Changes in technology have shaped composers' thinking and their methods when composing music but also altered the way we interact with others as artist. For music composers and sonic artists using computers, sound is the primary source of thinking and exploration. Although our methodologies often looks into sound properties from an acute typomorphological perspective, we hardly manage to get away from the semantic meaning of sound and its context. Locative Audio adds another level of complexity to this composition puzzle and provides new ways of engaging with other disciplines (i.e. history, archaeology, urban and city studies, architecture, environmental science, etc), but also connecting with new audiences.
Audioguide locative audio walks can provide serious dosis of sonic significance to the music and the understanding of city nuances. It can help to provide bridges between audiences and the musical language we composers use, which can often be too complex or unaccessible for untrained ears.

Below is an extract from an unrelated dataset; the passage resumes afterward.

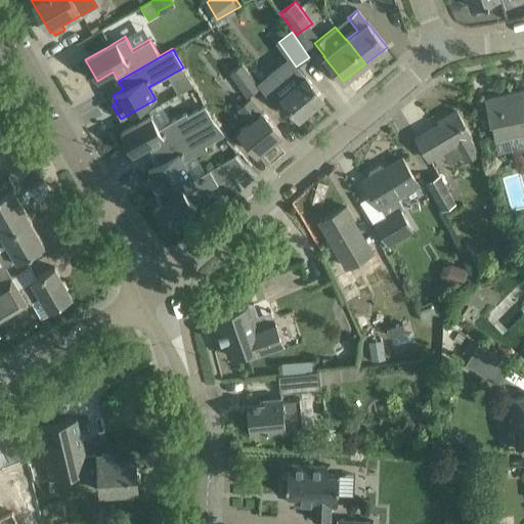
[(258,87),(241,64),(228,73),(246,96),(258,87)]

I hope these series of LocativeAudio events can help to push collective creative energies in a single direction, to accomplish a good level of musical compositions around this new medium, and to push the use of this technology while widespreading the musical language into new audiences.
Ricardo Climent
Project coordinator
2011-12 PROJECTS
- 2012: With renewed support by Cities@manchester, a new Locative Audio Project 2012 will take this exploration a step further by connecting the 'Augmented Aurality CityTours' with 'The Concert Hall'. We are inviting a number of participants from the UK and abroad to share their creative thinking with us, combining Location-based Audio and Media with game-physics-audio engine technologies often found in the production of virtual environments and games. We are also proud to have appointed the first Locative Audio Ensemble: The Noise Upstairs Ensemble. We also have collaborative texts for the audioguide tours contents from a number of groups like the Whitworth Park Community Archaeology and History project or original writings by musicologist like Roddy Hawkins and postgraduate students in Music like Alex Allred and of course the full support and creative energy from our great NOVARS-MANTIS Team as usual.
Free entry for ALL!
- 2011: Sponsored by Cities@manchester, our 2011 Locative Audio project in the streets of Manchester, comprised five concatenated compositions using smartphone-soundwalks as sonic narratives, which combined reality with sonic fiction. We made use of GPS AudioGuides by NoTours/Escoitar, building stories as geo-tagged audiofiles which were informed by historical events and our artistic impressions of the city. We also included a number of other small projects related to cities and places.